MS: It was really interesting timing, because we were just finishing the films when the massive shock of the referendum came and suddenly the films took on a new emphasis. There is a David Shrigley cartoon that says: “GOOD LUCK IN THAT STRANGE AND BRUTAL KINGDOM YOU CALL HOME.” I became morbidly obsessed with it around the time. Suddenly all the St George crosses in the ropier pubs of St Leonards acquired an added menace. There’s a kind of totemic patriotism about the English seaside that’s bordering on the xenophobic, especially when these places are poor, like here, and that all came bubbling over a bit last summer. However, the diaspora of displaced metropolitan creatives has found a growing enclave here, and all this annoying media noise about the seaside becoming trendy again unfortunately means the second mortgagers are Air BnBing the shit out of it. Brexit has helped to polarise an already precarious balance of the cosmopolitan and the parochial.
What do you think is it about Andrew Weatherall and Nina Walsh’s music that particularly fits the mood of your films?
MS: It must have a lot to do with their skills, sensitivity and experience as musicians and producers. I’d like to think it’s also because we’re singing from the same hymn sheet. Whenever I work with them it just seems to fall together really effortlessly.
In the past you’ve made programmes for the BBC and written novels Faber – this time you had no backing from any outside sources. How did you go about funding the project and making the films?
MS: I was very lucky having the backing of BBC Four on earlier projects but this one was a real cottage industry effort where we just decided to get on with it. As with the handful of independent films I’ve made, they were very challenging logistically and financially, at points very frustrating, but also incredibly satisfying to make because of their complete artistic freedom. A film for any Broadcasting Corporation, British or otherwise, will always be a creative compromise. In any case, I don’t think they would have been interested or willing to commission these films, they’re too leftfield for their tastes.
The kind of films I like making are doable on a shoestring these days because the technology’s accessible, and it’s very liberating to work this way, according to your original vision of what the films should be with no other concerns or editorial pressures. I prefer the DIY approach, the old indie spirit – you get to do exactly what you want that way.
Saying that, it would have been impossible to complete the project without the modest Arts Council grant we applied for. In an era when creatives have effectively become free content providers, they’re one of the last bastions keeping England’s cultural life afloat.
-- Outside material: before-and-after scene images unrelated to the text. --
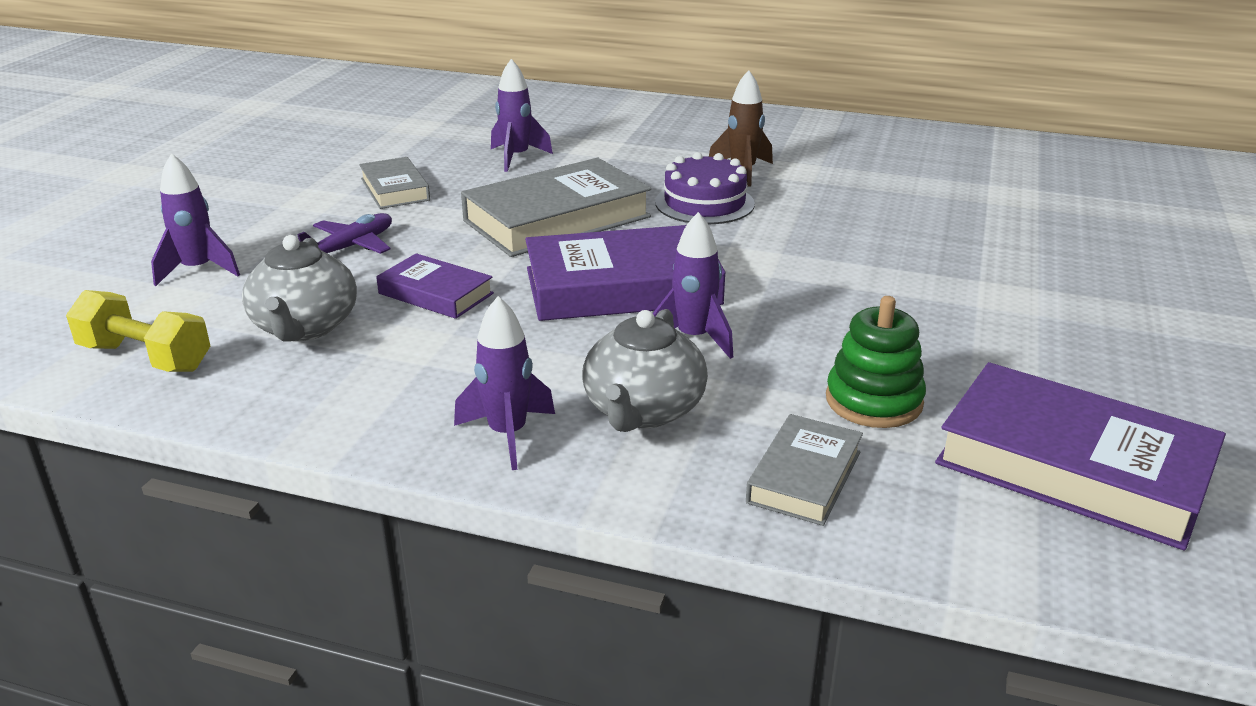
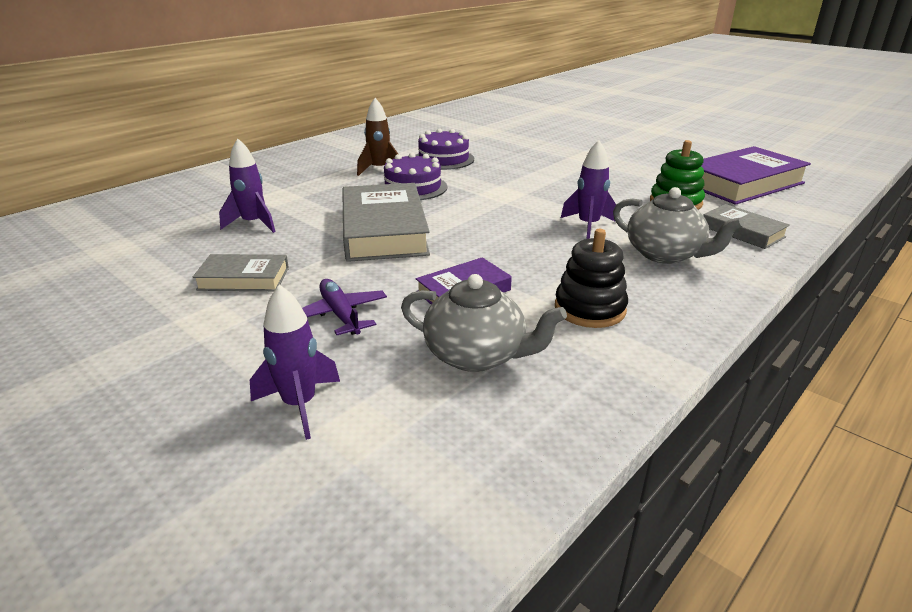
camera: 65 degrees left, 0 degrees up
yellow dumbbell [66,290,210,372] -> none
purple rocket [454,296,555,470] -> none
purple book [525,225,726,321] -> none
none -> purple cake [415,128,474,170]
none -> black stacking toy [555,229,628,328]

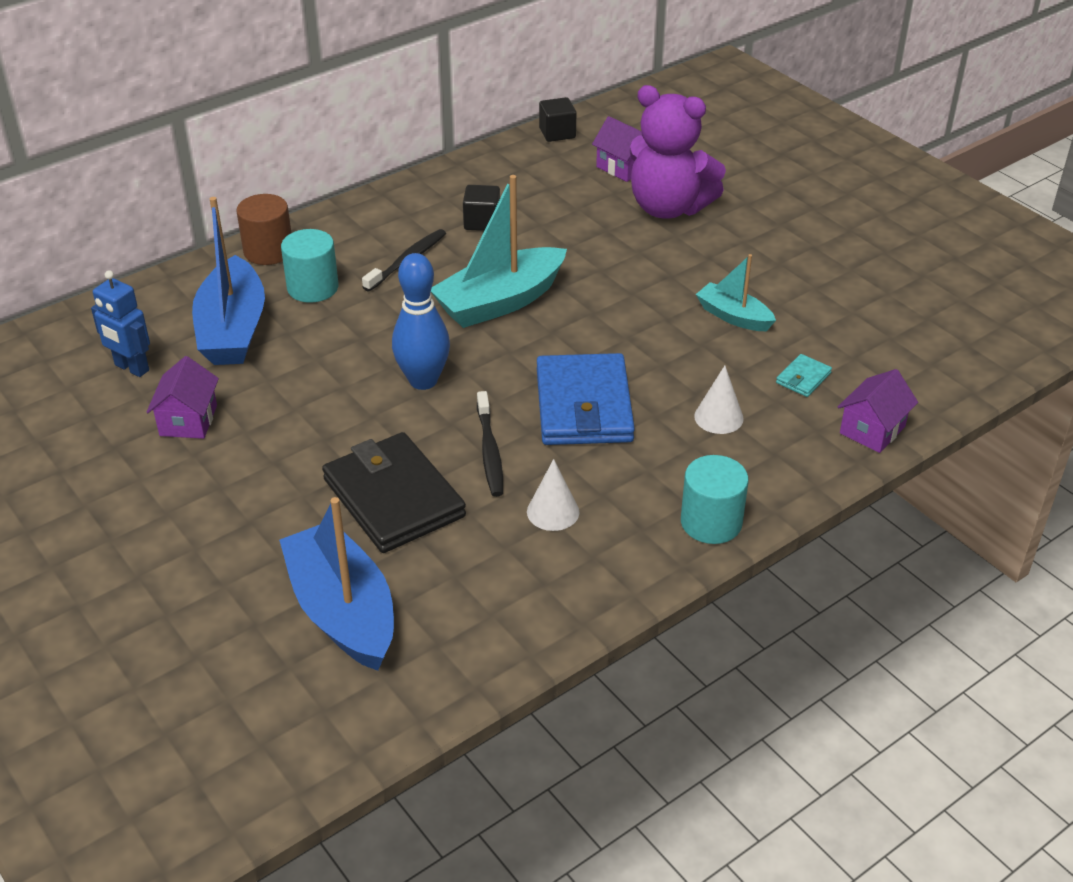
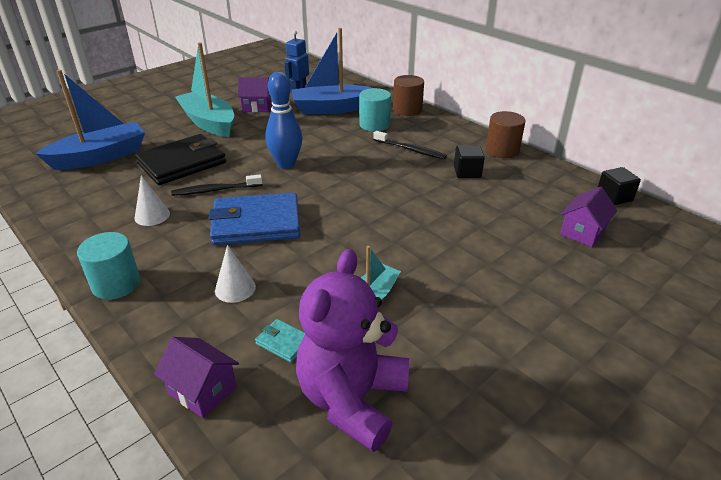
camera: 85 degrees right, 5 degrees down
turquoise boat [431,175,567,328] -> turquoise boat moved to [175,42,234,137]
purple teddy bear [630,85,726,219] -> purple teddy bear moved to [296,249,410,452]
none -> brown cylinder [486,111,525,158]

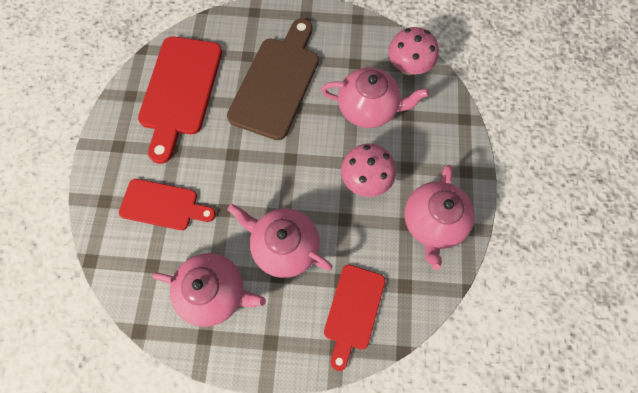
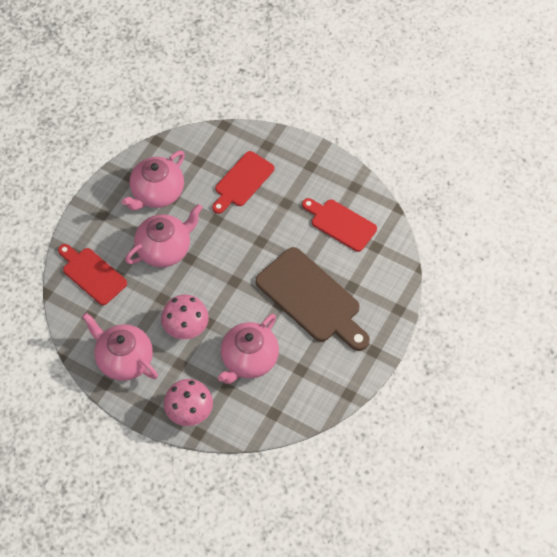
camera: 115 degrees right, 10 degrees down
red cutting board [138,37,222,164] -> red cutting board [302,198,377,252], size x0.62
pink mushroom [388,27,439,75] -> pink mushroom moved to [164,379,213,426]

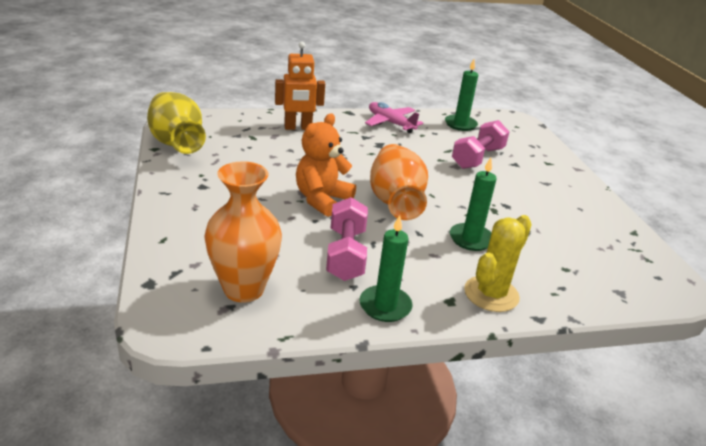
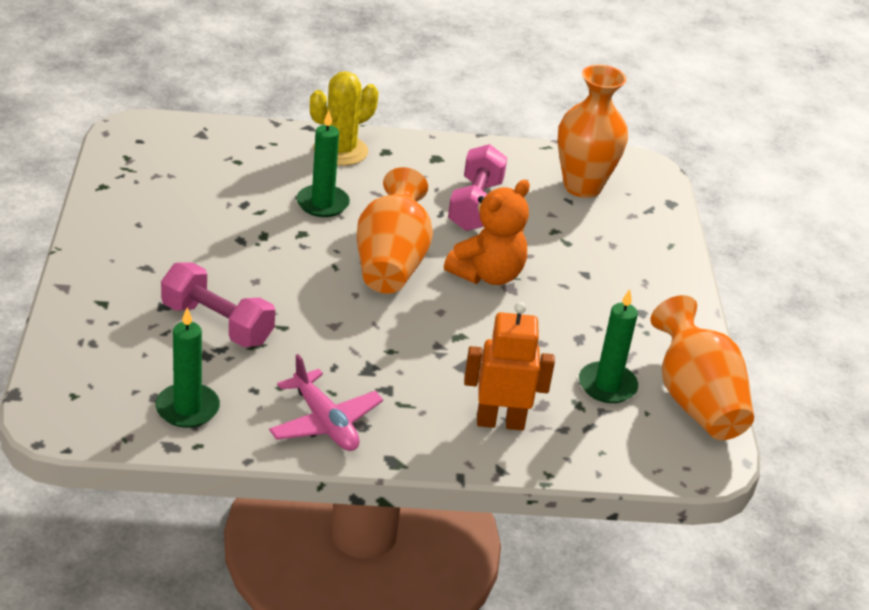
camera: 170 degrees left, 5 degrees up
yellow vase [147,92,206,154] -> orange vase [651,295,754,440]
green candle [359,215,413,322] -> green candle moved to [579,289,638,403]
pink dumbbell [452,120,509,169] -> pink dumbbell turned 75 degrees clockwise [161,262,275,347]

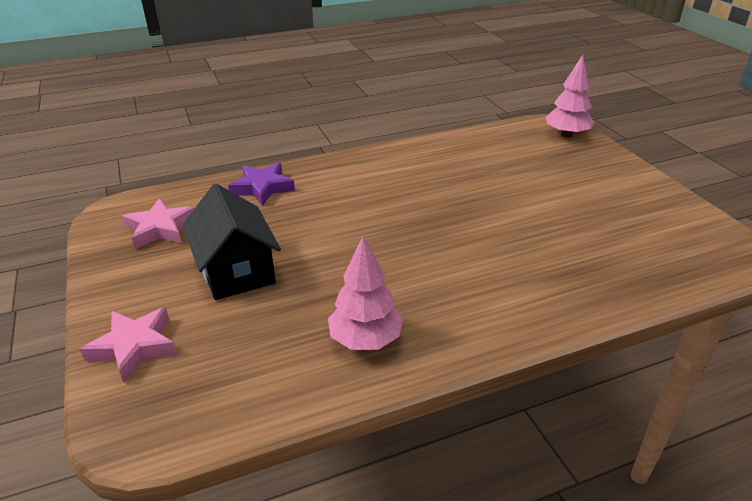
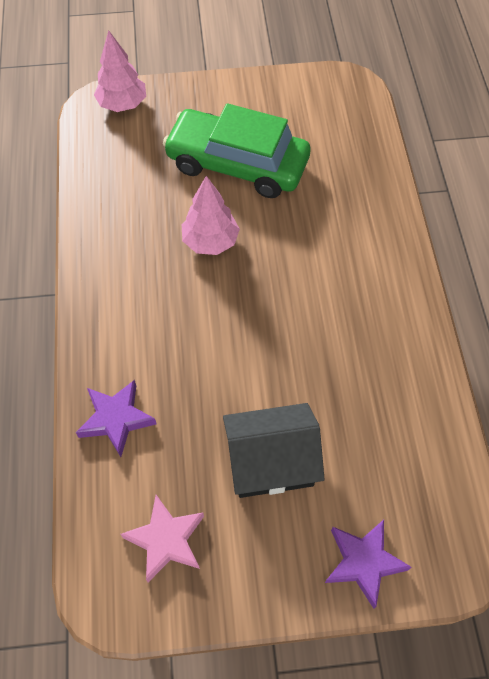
camera: 75 degrees left, 25 degrees up
pink star [80,307,177,382] -> purple star [325,520,412,609]
pink tree [328,236,403,350] -> pink tree moved to [182,176,240,255]
none -> green car [163,103,311,198]

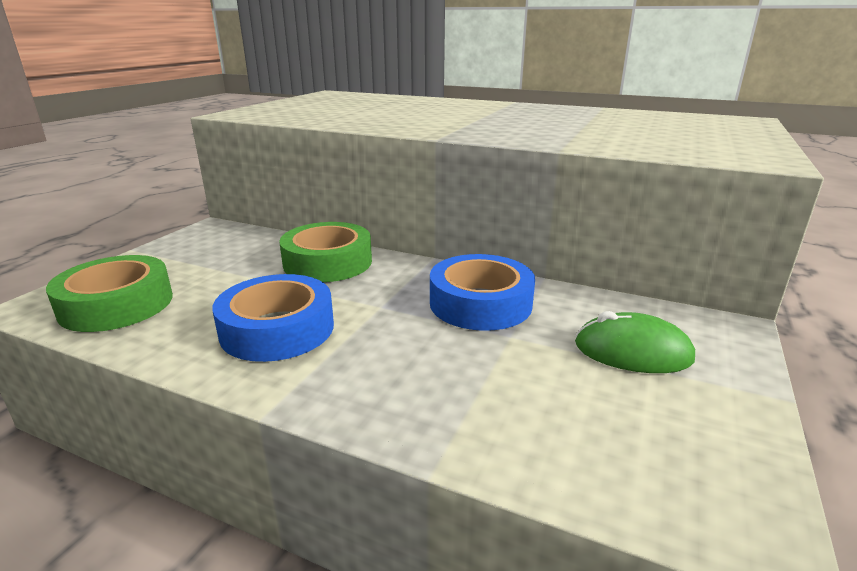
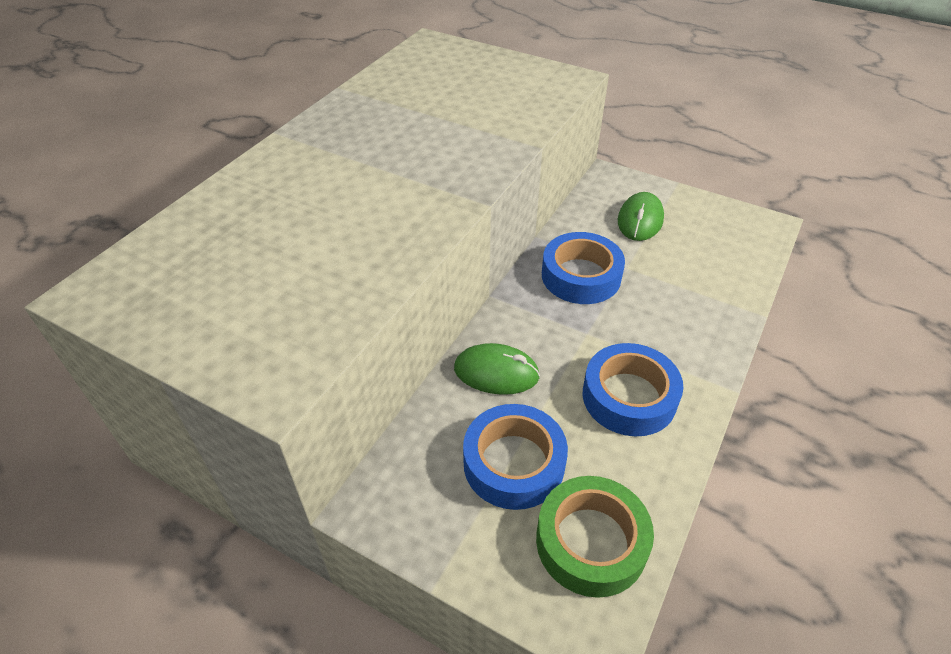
camera: 85 degrees left, 20 degrees up
green tape [279,222,372,282] -> green mouse [454,343,540,395]
none -> blue tape [463,404,568,510]

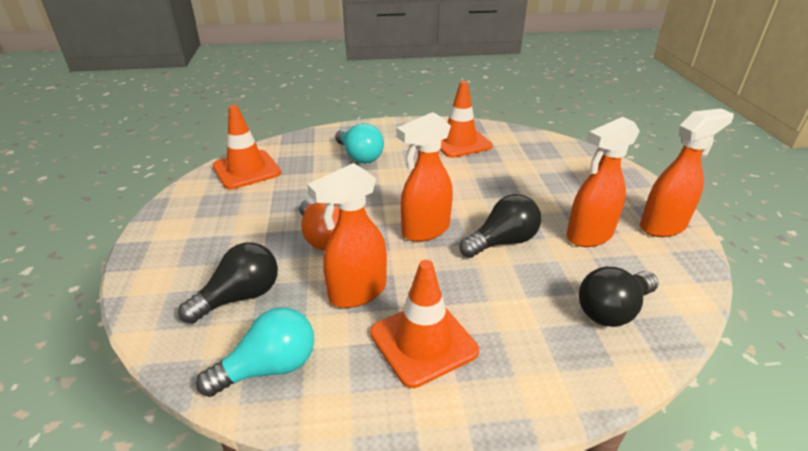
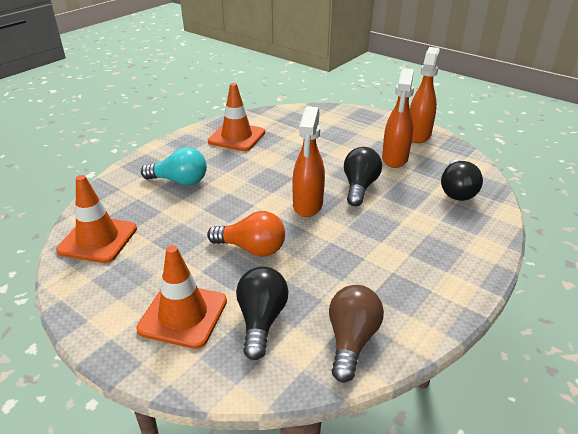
camera: 45 degrees left, 0 degrees up
turquoise light bulb [196,307,314,397] -> brown light bulb [329,285,384,382]
orange spray bottle [307,163,387,308] -> none
orange traffic cone [370,260,479,388] -> orange traffic cone moved to [136,245,227,349]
We got some very useful help and advice from Northern Film & Media, and also the Estuary Festival in Essex, who gave us a big spooky mansion to stay in while we filmed; our good pals over at Caught by the River/The Social have been as supportive as ever, helping give us a platform to get it out there, and the BFI likewise, so we’ve relied on quite a bit of support over the course of the project.
What’s next?
MS: Presuming those evil bastard Tories stay in power, I really want to make a longer film about the darkness that’s engulfing and poisoning the country at the moment, a kind of Brexit road movie. Again, that Shrigley postcard (“GOOD LUCK IN THAT STRANGE AND BRUTAL KINGDOM YOU CALL HOME”) keeps popping into my mind. If, by the grace of God, they don’t get back in, I’ll have to think of something else.